Ronald Allison, 66, was the only suspect when a buzzard was poisoned on Balmanno Estate in Perthshire.

At Perth Sheriff Court, Allison denied the charges against him but changed his plea midway through a trial.

Tayside Police's wildlife liaison officer Allan Stewart welcomed the conviction but said the fine could have been much higher.

The buzzard had been killed with the banned pesticide Carbofuran.

The court heard that there was no legitimate reason for a gamekeeper to have any Carbofuran.

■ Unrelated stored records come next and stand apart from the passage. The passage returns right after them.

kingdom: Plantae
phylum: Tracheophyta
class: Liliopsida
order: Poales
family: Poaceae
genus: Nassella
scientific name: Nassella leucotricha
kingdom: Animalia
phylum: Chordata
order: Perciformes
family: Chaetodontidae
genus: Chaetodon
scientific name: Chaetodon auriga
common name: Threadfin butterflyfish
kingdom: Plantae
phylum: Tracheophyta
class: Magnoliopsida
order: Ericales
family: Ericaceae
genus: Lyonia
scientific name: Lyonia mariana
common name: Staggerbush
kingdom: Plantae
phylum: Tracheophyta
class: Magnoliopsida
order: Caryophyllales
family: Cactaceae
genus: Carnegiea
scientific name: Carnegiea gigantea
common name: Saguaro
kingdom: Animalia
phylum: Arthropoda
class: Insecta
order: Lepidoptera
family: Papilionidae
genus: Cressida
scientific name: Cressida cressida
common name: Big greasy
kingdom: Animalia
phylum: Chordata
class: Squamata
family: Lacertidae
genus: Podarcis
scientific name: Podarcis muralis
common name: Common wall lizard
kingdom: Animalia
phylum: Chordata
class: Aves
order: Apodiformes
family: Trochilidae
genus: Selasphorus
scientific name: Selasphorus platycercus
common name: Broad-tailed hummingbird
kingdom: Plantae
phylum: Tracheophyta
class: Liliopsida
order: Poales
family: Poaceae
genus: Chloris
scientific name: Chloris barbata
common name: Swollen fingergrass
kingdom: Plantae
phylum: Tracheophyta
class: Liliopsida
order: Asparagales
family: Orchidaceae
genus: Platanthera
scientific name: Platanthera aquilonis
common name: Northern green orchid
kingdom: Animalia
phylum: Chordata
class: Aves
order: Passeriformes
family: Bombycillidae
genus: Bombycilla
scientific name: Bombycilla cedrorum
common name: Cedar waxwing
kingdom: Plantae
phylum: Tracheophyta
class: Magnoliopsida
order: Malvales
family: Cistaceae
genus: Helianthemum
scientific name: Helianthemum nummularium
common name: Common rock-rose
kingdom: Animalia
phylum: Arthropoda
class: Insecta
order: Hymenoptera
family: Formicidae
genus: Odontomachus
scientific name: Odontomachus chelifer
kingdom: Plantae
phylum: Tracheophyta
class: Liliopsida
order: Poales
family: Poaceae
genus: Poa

Allison pleaded guilty to three charges. Others, relating to the killing of a crow and a buzzard and the poisoning of protected birds with Carbofuran on 15 March 2002, were dropped by the Crown.

Police reaction

Mr Stewart said: "The level of fine was pretty low.

"The reason these gin traps were banned was because they are a particularly cruel type of trap.

"There is no way they kill the animal instantly and if they are not checked then the animal, which is caught by its legs, would starve to death.

"Nearly every case where we respond to a poisoning allegation we encounter other breaches of legislation and that was the case here.

"Carbofuran is desperate stuff and that is the main poison used for illegally killing birds and mammals. It attacks the nervous system."

'Conviction more important'

Keith Morton, investigations officer with RSPB Scotland, said: "We're pleased to see yet another successful conclusion to an inquiry into a wildlife case.

"We're not unhappy with the level of the fine. Courts have to take into account people's means as declared at the time of conviction.

"At the end of the day, it's the fact of the conviction that's more important from our point of view."